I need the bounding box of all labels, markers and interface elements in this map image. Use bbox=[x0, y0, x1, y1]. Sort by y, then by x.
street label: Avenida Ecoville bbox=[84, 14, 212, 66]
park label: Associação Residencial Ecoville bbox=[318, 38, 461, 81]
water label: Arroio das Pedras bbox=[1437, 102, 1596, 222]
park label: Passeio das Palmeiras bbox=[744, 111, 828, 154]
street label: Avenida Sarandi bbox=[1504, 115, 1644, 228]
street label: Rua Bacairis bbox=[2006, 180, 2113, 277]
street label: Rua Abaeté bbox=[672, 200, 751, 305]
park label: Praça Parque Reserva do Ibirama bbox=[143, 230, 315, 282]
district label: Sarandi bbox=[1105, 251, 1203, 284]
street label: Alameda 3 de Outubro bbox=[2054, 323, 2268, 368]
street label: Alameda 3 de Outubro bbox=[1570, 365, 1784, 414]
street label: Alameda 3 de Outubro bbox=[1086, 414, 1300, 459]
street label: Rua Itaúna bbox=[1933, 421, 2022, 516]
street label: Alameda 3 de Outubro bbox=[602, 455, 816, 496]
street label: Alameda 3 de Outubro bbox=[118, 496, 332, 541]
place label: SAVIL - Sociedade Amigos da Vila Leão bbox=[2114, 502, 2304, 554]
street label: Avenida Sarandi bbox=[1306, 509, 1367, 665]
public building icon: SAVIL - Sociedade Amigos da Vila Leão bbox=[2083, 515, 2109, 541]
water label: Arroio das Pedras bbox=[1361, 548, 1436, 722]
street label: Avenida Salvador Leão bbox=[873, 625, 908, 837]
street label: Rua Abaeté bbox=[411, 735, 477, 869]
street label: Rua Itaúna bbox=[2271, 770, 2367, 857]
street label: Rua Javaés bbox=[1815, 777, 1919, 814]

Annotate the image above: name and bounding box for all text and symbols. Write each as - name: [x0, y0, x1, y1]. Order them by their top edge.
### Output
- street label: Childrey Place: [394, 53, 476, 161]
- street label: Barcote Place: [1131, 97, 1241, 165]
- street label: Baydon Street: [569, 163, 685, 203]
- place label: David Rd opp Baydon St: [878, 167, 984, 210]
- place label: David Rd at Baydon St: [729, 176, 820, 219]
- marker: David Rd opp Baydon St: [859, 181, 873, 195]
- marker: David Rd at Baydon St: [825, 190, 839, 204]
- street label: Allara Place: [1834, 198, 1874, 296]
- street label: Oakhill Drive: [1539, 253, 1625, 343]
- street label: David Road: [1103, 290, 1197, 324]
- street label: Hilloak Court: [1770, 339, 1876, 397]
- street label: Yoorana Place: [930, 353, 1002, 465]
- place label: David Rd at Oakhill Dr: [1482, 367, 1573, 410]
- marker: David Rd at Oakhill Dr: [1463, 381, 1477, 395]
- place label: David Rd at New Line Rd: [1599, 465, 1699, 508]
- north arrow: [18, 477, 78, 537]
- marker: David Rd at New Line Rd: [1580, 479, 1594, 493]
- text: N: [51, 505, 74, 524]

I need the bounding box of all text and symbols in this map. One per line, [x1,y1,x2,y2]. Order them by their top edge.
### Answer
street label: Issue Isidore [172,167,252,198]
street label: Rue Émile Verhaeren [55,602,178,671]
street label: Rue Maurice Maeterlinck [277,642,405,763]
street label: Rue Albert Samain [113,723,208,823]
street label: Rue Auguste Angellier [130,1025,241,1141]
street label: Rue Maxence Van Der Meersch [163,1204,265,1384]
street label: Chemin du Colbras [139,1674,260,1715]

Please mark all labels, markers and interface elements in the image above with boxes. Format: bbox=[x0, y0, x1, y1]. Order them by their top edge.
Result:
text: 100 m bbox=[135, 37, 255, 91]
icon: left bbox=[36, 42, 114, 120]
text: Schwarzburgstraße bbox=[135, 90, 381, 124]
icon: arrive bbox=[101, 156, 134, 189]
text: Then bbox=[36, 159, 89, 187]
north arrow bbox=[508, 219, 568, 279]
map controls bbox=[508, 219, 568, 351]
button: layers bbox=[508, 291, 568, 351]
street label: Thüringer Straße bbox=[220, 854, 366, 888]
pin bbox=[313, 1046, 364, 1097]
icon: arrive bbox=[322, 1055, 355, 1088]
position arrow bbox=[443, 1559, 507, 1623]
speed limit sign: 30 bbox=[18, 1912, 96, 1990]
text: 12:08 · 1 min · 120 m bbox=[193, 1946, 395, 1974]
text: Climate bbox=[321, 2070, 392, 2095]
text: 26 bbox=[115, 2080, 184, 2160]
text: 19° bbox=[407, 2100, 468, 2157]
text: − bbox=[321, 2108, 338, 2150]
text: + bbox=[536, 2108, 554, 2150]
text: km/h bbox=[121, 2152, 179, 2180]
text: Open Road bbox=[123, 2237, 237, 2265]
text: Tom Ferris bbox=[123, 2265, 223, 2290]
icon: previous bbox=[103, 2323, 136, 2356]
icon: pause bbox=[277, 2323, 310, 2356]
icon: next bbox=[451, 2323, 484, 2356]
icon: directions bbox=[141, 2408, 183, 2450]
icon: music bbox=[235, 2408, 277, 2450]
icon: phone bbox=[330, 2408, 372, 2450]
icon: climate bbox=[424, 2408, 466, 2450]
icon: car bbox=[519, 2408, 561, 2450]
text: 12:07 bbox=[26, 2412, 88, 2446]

━━━━━━

One stretch of the lines above is wanted, from the line that contains "Annotate the image" through the line that contains "Please mark all". Output it exactly.

Annotate the image above: name and bounding box for all text and symbols. Write each as - name: [x0, y0, x1, y1]. Order them by their top edge.
### Output
- street label: Childrey Place: [394, 53, 476, 161]
- street label: Barcote Place: [1131, 97, 1241, 165]
- street label: Baydon Street: [569, 163, 685, 203]
- place label: David Rd opp Baydon St: [878, 167, 984, 210]
- place label: David Rd at Baydon St: [729, 176, 820, 219]
- marker: David Rd opp Baydon St: [859, 181, 873, 195]
- marker: David Rd at Baydon St: [825, 190, 839, 204]
- street label: Allara Place: [1834, 198, 1874, 296]
- street label: Oakhill Drive: [1539, 253, 1625, 343]
- street label: David Road: [1103, 290, 1197, 324]
- street label: Hilloak Court: [1770, 339, 1876, 397]
- street label: Yoorana Place: [930, 353, 1002, 465]
- place label: David Rd at Oakhill Dr: [1482, 367, 1573, 410]
- marker: David Rd at Oakhill Dr: [1463, 381, 1477, 395]
- place label: David Rd at New Line Rd: [1599, 465, 1699, 508]
- north arrow: [18, 477, 78, 537]
- marker: David Rd at New Line Rd: [1580, 479, 1594, 493]
- text: N: [51, 505, 74, 524]

I need the bounding box of all text and symbols in this map. One per line, [x1,y1,x2,y2]. Order them by their top edge.
### Answer
street label: Issue Isidore [172,167,252,198]
street label: Rue Émile Verhaeren [55,602,178,671]
street label: Rue Maurice Maeterlinck [277,642,405,763]
street label: Rue Albert Samain [113,723,208,823]
street label: Rue Auguste Angellier [130,1025,241,1141]
street label: Rue Maxence Van Der Meersch [163,1204,265,1384]
street label: Chemin du Colbras [139,1674,260,1715]

Please mark all labels, markers and interface elements in the image above with boxes. Format: bbox=[x0, y0, x1, y1]. Order them by their top edge.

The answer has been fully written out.